Chapitre 3- La décision collective à l’épreuve

Après la participation à la délibération, c’est la participation à la décision qui se trouve analysée dans ce chapitre, toujours en prenant appui sur le matériau ethnographique recueilli à partir de l’observation des réunions syndicales.

Une décision est une proposition sur laquelle l’ensemble de personnes, ou au moins une majorité d’entre elles, s’accordent explicitement, l’accord pouvant ou non se manifester dans le cadre d’une procédure de vote. C’est une position collective, relativement stabilisée, arrêtant, au moins provisoirement, ce qui doit être fait dans une situation donnée ou la position de l’organisation par rapport à un problème donné. L’identification de la décision n’est pas liée à l’effectivité de celle-ci, certaines décisions étant appliquées et d’autres non. Les procédures de manifestation de l’accord et de stabilisation de la position élaborée sont multiples.

Le processus décisionnel déborde les frontières des instances décisionnelles. La fabrication des décisions ne se limite pas au cadre de la réunion syndicale. Elle s’inscrit dans un espace et dans une temporalité plus larges.

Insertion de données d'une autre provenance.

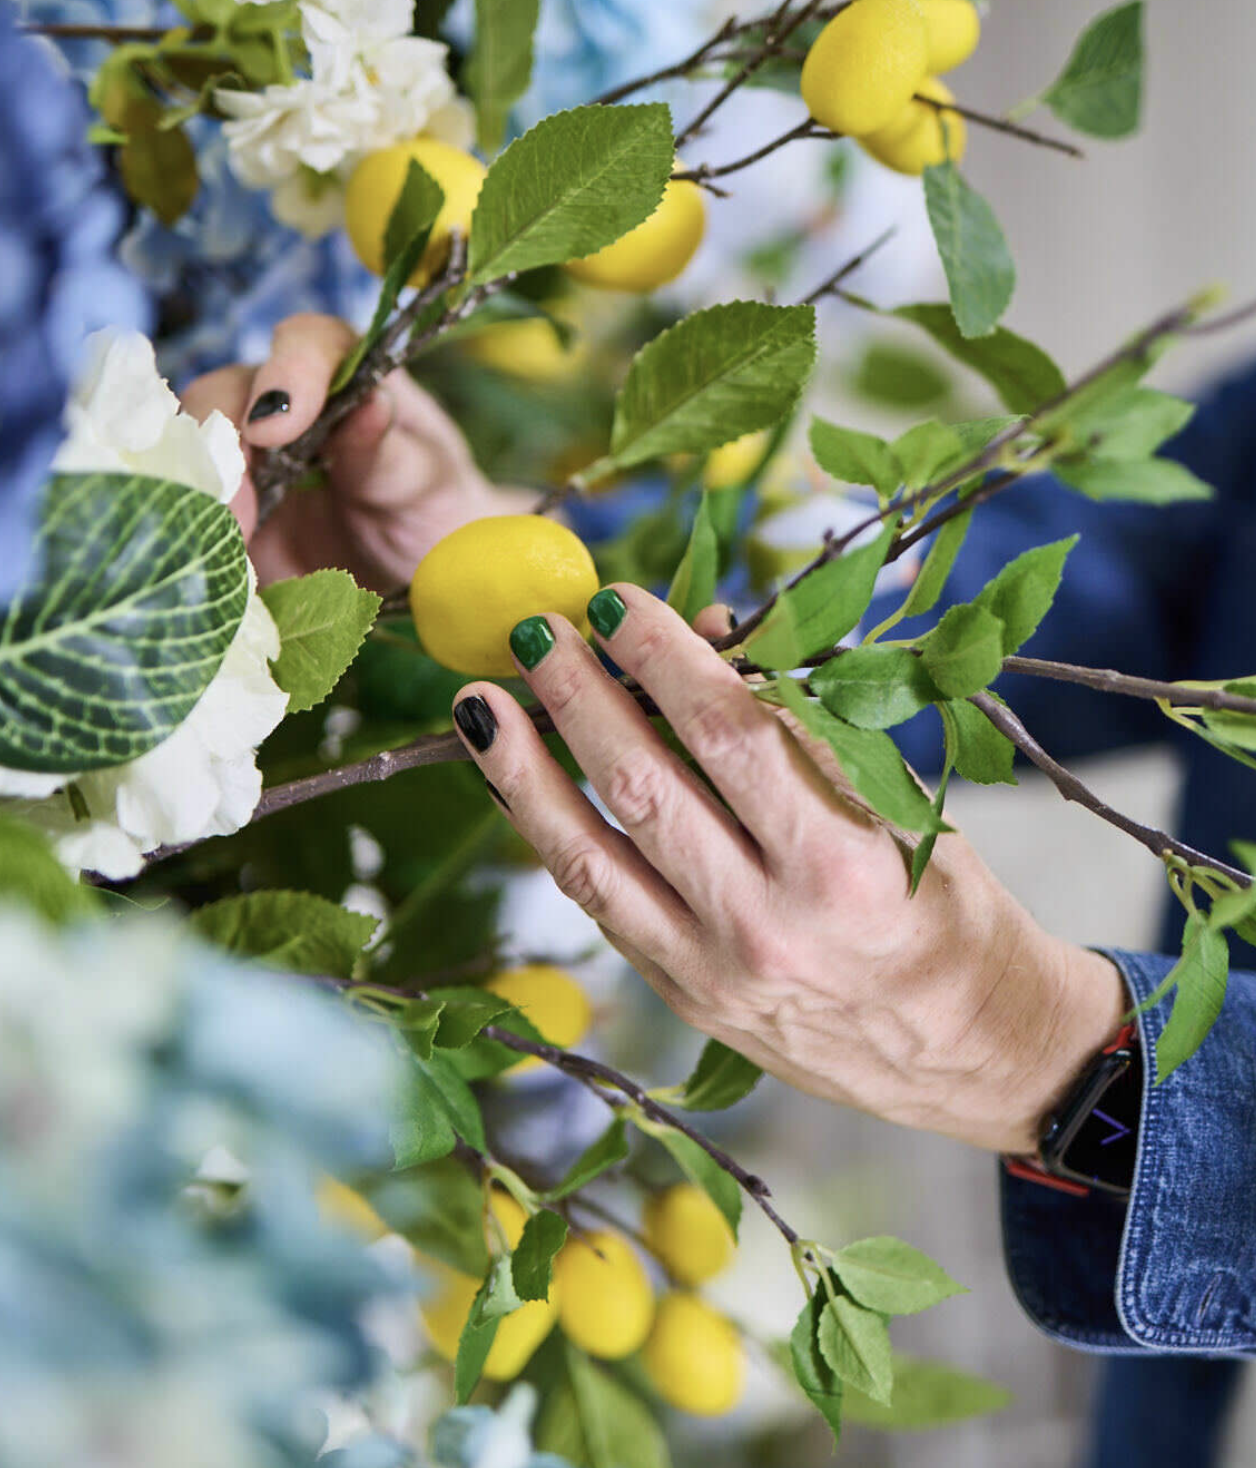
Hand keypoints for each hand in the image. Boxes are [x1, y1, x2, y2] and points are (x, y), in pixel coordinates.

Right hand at [180, 313, 524, 592]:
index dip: (287, 372)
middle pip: (223, 395)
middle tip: (242, 510)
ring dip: (199, 495)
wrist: (423, 578)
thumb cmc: (437, 514)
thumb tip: (369, 405)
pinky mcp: (224, 517)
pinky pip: (188, 514)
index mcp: (345, 380)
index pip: (308, 344)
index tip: (276, 426)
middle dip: (222, 446)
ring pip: (189, 452)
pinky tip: (213, 569)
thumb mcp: (428, 488)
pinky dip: (191, 535)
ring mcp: (245, 463)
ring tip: (231, 545)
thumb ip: (393, 453)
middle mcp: (283, 409)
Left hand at [449, 585, 1125, 1154]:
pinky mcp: (682, 996)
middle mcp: (770, 920)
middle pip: (646, 785)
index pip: (733, 734)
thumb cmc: (947, 909)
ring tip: (483, 701)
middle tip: (536, 630)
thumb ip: (806, 727)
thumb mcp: (905, 807)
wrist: (965, 1052)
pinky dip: (546, 834)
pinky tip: (511, 781)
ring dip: (527, 768)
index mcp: (845, 862)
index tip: (619, 602)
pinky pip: (596, 902)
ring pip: (592, 853)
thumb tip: (706, 638)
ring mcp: (714, 969)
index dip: (663, 658)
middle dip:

Tout ne se passe pas en réunion et au moment de la réunion, il y a des « à-côtés », des « coulisses », des « avants », où les choses se préparent, parfois ouvertement, d’autres fois moins. Toutefois, le rôle décisionnel des instances dites décisionnelles est effectif, même s’il ne s’agit pas là de la seule fonction qu’elles remplissent et si le processus décisionnel s’étend au-delà d’elles. L’assemblée générale des adhérents n’a rien d’une instance purement consultative, dont le seul rôle serait d’enregistrer, de valider, d’entériner des décisions élaborées ailleurs, par exemple au sein du bureau.

Dans un premier point, l’analyse porte sur l’identification et la localisation de la décision, sous ses formes multiples, dans les réunions syndicales (1), pour ensuite aborder la question des procédures décisionnelles et notamment du vote (2), avant de terminer sur l’autonomie de la décision syndicale, à la fois par rapport aux instances fédérales et par rapport aux salariés non syndiqués (3).